**PASSAGE SHOWN**.

▬▬▬▬▬▬▬▬▬▬

President Ernest Bai Koroma's government described Kabbah's death as an "irreparable loss" and declared a week of national mourning.
Kabbah, a former official of the United Nations Development Programme (UNDP), won the presidency in 1996 under the banner of the Sierra Leone People's Party (SLPP), ending a decade of military rule.
He was briefly ousted in a military coup in May 1997 before being restored to power in March 1998.
He eventually took Sierra Leone through a peace process that ended the brutal civil war in 2002, with the help of the United Nations, a military intervention by former colonial power Britain and the Economic Community of West African States (ECOWAS) with Nigeria playing a very active role.
He won a landslide victory in 2002 winning 70.1% of the votes against his main opponent - Ernest Bai Koroma of the All People's Congress (APC). Koroma is currently the country's President.
At the end of the five-year term in 2007, he won praise for peacefully handing power to the opposition APC when the SLPP lost elections.
Kabbah is widely credited for playing a major role in ending the 11-year civil war in the country. About 50,000 people died in the war and many had hands and feet chopped off.
Sierra Leone's former military leader - Brigadier Julius Maada Bio who handed over to Kabbah on March 28 1996, told Trumpet Media Group in a telephone chat that the country has lost "a great man who served the country."
"Death is the inevitable end of every man. I initiated peace forces in the country, but he implemented it. We have lost a great leader," he added.
Kabbah who was born on February 16 1932 in Pendembu, Kailahun District was Sierra Leone's first Muslim President.

▬▬▬▬▬▬▬▬▬▬

(Dataset entries)
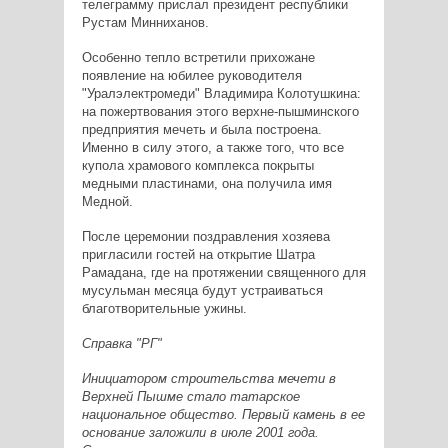
телеграмму прислал президент республики
Рустам Минниханов.
Особенно тепло встретили прихожане
появление на юбилее руководителя
"Уралэлектромеди" Владимира Колотушкина:
на пожертвования этого верхне-пышминского
предприятия мечеть и была построена.
Именно в силу этого, а также того, что все
купола храмового комплекса покрыты
медными пластинами, она получила имя
Медной.
После церемонии поздравления хозяева
пригласили гостей на открытие Шатра
Рамадана, где на протяжении священного для
мусульман месяца будут устраиваться
благотворительные ужины.
Справка "РГ"
Инициатором строительства мечети в
Верхней Пышме стало татарское
национальное общество. Первый камень в ее
основание заложили в июле 2001 года.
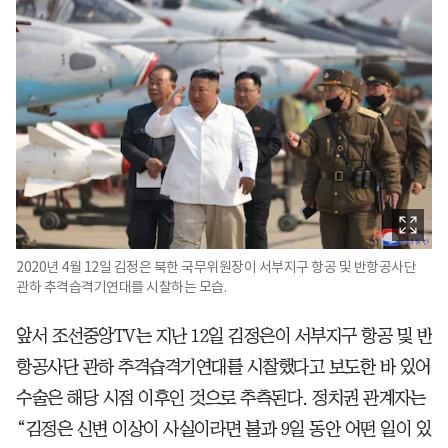
2020년 4월 12일 김정은 북한 국무위원장이 서부지구 항공 및 반항공사단
관하 추격습격기연대를 시찰하는 모습.
앞서 조선중앙TV는 지난 12일 김정은이 서부지구 항공 및 반
항공사단 관하 추격습격기연대를 시찰했다고 보도한 바 있어
수술은 해당 시점 이후인 것으로 추측된다. 정치권 관계자는
“김정은 신변 이상이 사실이라면 불과 9일 동안 어떤 일이 있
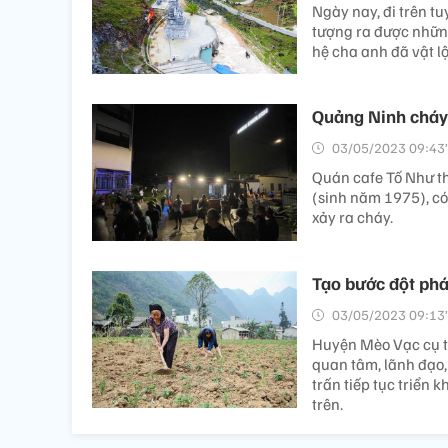
Ngày nay, đi trên t
tượng ra được nhữn
hệ cha anh đã vật l
Quảng Ninh cháy 
03/05/2023 09:43’
Quán cafe Tố Như th
(sinh năm 1975), có
xảy ra cháy.
Tạo bước đột phá
03/05/2023 09:13’
Huyện Mèo Vạc cụ th
quan tâm, lãnh đạo,
trấn tiếp tục triển 
trên.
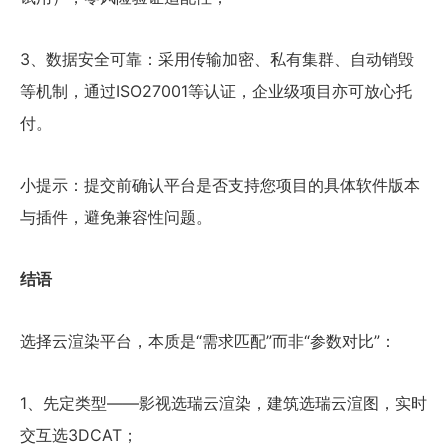
3、数据安全可靠：采用传输加密、私有集群、自动销毁
等机制，通过ISO27001等认证，企业级项目亦可放心托
付。
小提示：提交前确认平台是否支持您项目的具体软件版本
与插件，避免兼容性问题。
结语
选择云渲染平台，本质是“需求匹配”而非“参数对比”：
1、先定类型——影视选瑞云渲染，建筑选瑞云渲图，实时
交互选3DCAT；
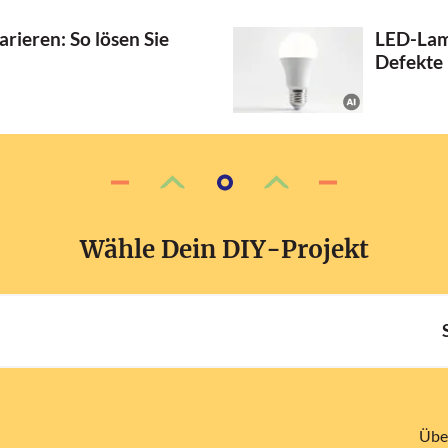
rieren: So lösen Sie
LED-Lam
Defekte 
Wähle Dein DIY-Projekt
Übe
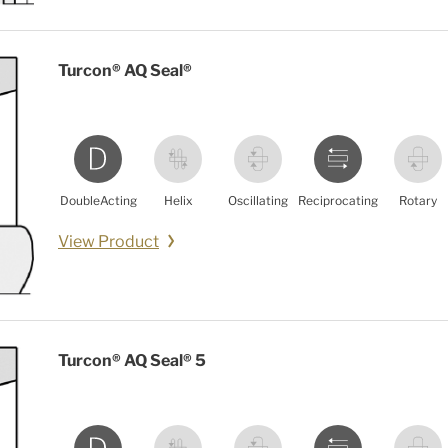
Turcon® AQ Seal®
DoubleActing
Helix
Oscillating
Reciprocating
Rotary
View Product
Turcon® AQ Seal® 5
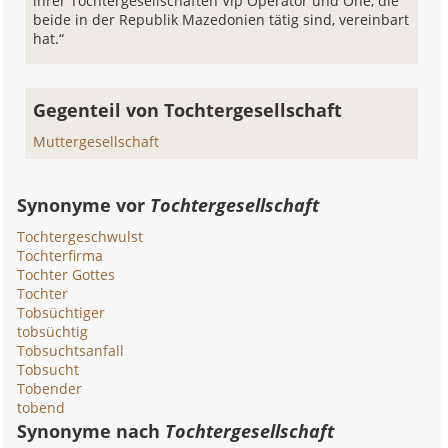
ihrer Tochtergesellschaften Vip Operator und One, die
beide in der Republik Mazedonien tätig sind, vereinbart
hat.“
Gegenteil von Tochtergesellschaft
Muttergesellschaft
Synonyme vor
Tochtergesellschaft
Tochtergeschwulst
Tochterfirma
Tochter Gottes
Tochter
Tobsüchtiger
tobsüchtig
Tobsuchtsanfall
Tobsucht
Tobender
tobend
Synonyme nach
Tochtergesellschaft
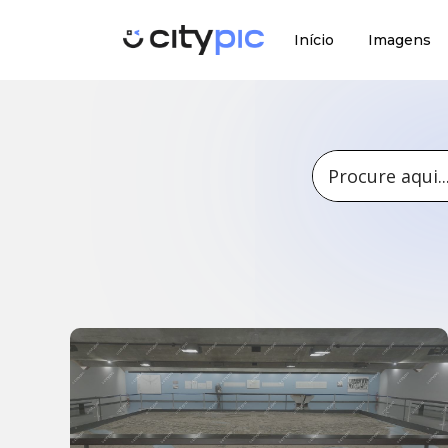
Início
Imagens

▬▬▬▬▬▬▬▬▬▬

**INSTRUCTIONS**.
**a)** Print the part of the Kabbah article from "He was briefly" to "feet chopped off.".
**b)** List every abbreviation that the Kabbah article gives in parentheses.
**c)** Answer from the Kabbah article:
(i) How long was the national mourning period?
(ii) What share of the votes did Kabbah win in 2002?
(iii) Where was Kabbah born?
Work only from the Kabbah article, not the rows.

**EXPECTED RESPONSES**.
**a)**
He was briefly ousted in a military coup in May 1997 before being restored to power in March 1998.
He eventually took Sierra Leone through a peace process that ended the brutal civil war in 2002, with the help of the United Nations, a military intervention by former colonial power Britain and the Economic Community of West African States (ECOWAS) with Nigeria playing a very active role.
He won a landslide victory in 2002 winning 70.1% of the votes against his main opponent - Ernest Bai Koroma of the All People's Congress (APC). Koroma is currently the country's President.
At the end of the five-year term in 2007, he won praise for peacefully handing power to the opposition APC when the SLPP lost elections.
Kabbah is widely credited for playing a major role in ending the 11-year civil war in the country. About 50,000 people died in the war and many had hands and feet chopped off.

**b)**
UNDP
SLPP
ECOWAS
APC

**c)**
(i) A week
(ii) 70.1%
(iii) Pendembu, Kailahun District